Nuovi cardinali: una Chiesa sempre più “gesuita” e missionaria
Un solo italiano, tre gesuiti, un salesiano, un cappuccino. E una tendenza largamente confermata: il collegio cardinalizio è di marca sempre più cosmopolita e rafforza il peso delle ‘periferie’. Il concistoro annunciato domenica scorsa in vista del prossimo 5 ottobre, è per molti versi storico: papa Francesco ha ormai quasi raggiunto Benedetto XVI per numero di nomine cardinalizie (88 e 90 rispettivamente), peraltro effettuate in un arco di tempo più breve (sei anni e mezzo Bergoglio, poco meno di otto anni Ratzinger). Inoltre, la composizione del concistoro diventa ‘a maggioranza bergogliana’, essendo ormai 67 su 128 (che scenderanno a 120 entro il 2020, poiché otto di loro compiranno gli ottant’anni) i cardinali elettori creati dal Pontefice regnante.
Andiamo ora a vedere nel dettaglio, i profili dei nuovi porporati. In lieve controtendenza con i concistori precedenti, stavolta prevalgono di misura le nomine di prelati europei: va, però, ricordato che tre di loro sono uomini della Curia Vaticana. Oltre al presidente del Pontificio Consiglio per il Dialogo Interreligioso, monsignor Miguel Ángel Ayuso Guixot (la cui carica curiale è per tradizione cardinalizia), tra un mese riceverà la porpora anche monsignor Michael Czerny, sottosegretario della Sezione migranti e rifugiati del Dicastero per il Servizio dello Sviluppo Umano Integrale: è assolutamente irrituale che il Papa faccia cardinale il numero due o il numero tre (come in questo caso) di qualche dicastero. Nel caso di padre Czerny, la nomina cardinalizia è segno di una consolidata attenzione al tema dei migranti e dei rifugiati, che pure è stato costantemente in primo piano nel corso di tutto il pontificato. Va anche tenuto conto, tuttavia, che monsignor Czerny ha assunto l’incarico di segretario speciale del Sinodo sulla regione panamazzonica, in programma dal 6 al 27 ottobre, che si prospetta come uno spartiacque epocale per la pastorale di quest’area geografica e non solo.

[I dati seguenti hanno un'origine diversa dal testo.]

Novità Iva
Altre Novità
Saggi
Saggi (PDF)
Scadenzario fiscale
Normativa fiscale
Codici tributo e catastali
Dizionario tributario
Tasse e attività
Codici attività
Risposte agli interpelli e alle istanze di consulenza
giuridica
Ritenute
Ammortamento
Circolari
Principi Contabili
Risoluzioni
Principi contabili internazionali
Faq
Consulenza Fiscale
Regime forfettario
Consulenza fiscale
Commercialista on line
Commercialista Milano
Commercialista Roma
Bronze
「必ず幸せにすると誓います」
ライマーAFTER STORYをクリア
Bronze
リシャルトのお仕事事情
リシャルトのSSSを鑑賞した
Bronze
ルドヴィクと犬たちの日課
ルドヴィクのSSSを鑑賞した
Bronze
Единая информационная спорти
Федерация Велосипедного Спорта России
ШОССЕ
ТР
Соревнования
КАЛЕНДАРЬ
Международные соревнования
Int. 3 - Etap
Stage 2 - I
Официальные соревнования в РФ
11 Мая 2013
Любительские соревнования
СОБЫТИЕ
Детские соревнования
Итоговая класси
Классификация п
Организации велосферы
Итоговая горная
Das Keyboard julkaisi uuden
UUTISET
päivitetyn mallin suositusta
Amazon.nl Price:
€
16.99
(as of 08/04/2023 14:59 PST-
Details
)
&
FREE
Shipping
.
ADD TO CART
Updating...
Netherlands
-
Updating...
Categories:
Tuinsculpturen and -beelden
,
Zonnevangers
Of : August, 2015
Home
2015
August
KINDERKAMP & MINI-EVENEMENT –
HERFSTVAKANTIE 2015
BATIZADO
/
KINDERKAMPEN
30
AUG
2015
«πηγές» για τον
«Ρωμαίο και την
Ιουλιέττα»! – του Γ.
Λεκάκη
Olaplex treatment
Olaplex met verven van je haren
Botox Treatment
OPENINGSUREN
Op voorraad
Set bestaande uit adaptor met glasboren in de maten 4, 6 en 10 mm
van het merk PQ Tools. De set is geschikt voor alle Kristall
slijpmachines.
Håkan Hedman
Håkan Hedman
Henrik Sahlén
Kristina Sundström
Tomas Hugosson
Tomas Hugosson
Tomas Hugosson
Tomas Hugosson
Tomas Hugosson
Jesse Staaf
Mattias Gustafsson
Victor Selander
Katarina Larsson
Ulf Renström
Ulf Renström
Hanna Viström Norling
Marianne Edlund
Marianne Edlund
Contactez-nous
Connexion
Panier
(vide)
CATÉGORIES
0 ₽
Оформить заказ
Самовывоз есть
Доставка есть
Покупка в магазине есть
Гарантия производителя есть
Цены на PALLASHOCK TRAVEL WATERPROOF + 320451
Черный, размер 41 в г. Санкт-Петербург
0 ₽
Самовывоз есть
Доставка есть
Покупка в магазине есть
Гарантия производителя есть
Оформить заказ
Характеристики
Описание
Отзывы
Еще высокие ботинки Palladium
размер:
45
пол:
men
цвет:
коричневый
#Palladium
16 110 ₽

Oltre a Czerny, il prossimo 5 ottobre, riceveranno la berretta rossa altri due gesuiti: monsignor Jean-Claude Hollerich, arcivescovo di Lussemburgo e presidente della Commissione delle Conferenze Episcopali della Comunità Europea, e monsignor Sigitas Tamkevičius, ottantenne arcivescovo emerito di Kaunas. Con la nomina di Hollerich, Bergoglio rinnova il suo sostegno al progetto di integrazione europea, nel suo momento storico più difficile, segnato dalle spinte centrifughe del sovranismo. La nomina dell’ex presidente della Conferenza Episcopale Lituana, finito ai lavori forzati durante il comunismo, è invece il segno dell’attenzione del papa argentino all’“Europa dai due polmoni”, in cui le tradizioni occidentali e orientali, latine e slave si integrano e si armonizzano, preparando il terreno all’ecumenismo catto-ortodosso. Con queste tre nomine, inoltre, Bergoglio ribadisce il legame profondo con la sua congregazione originaria, la Compagnia di Gesù, e la sintonia reciproca tra il Successore di Pietro e il successore di Ignazio, ovvero il preposito generale dei Gesuiti, padre Arturo Sosa Abascal.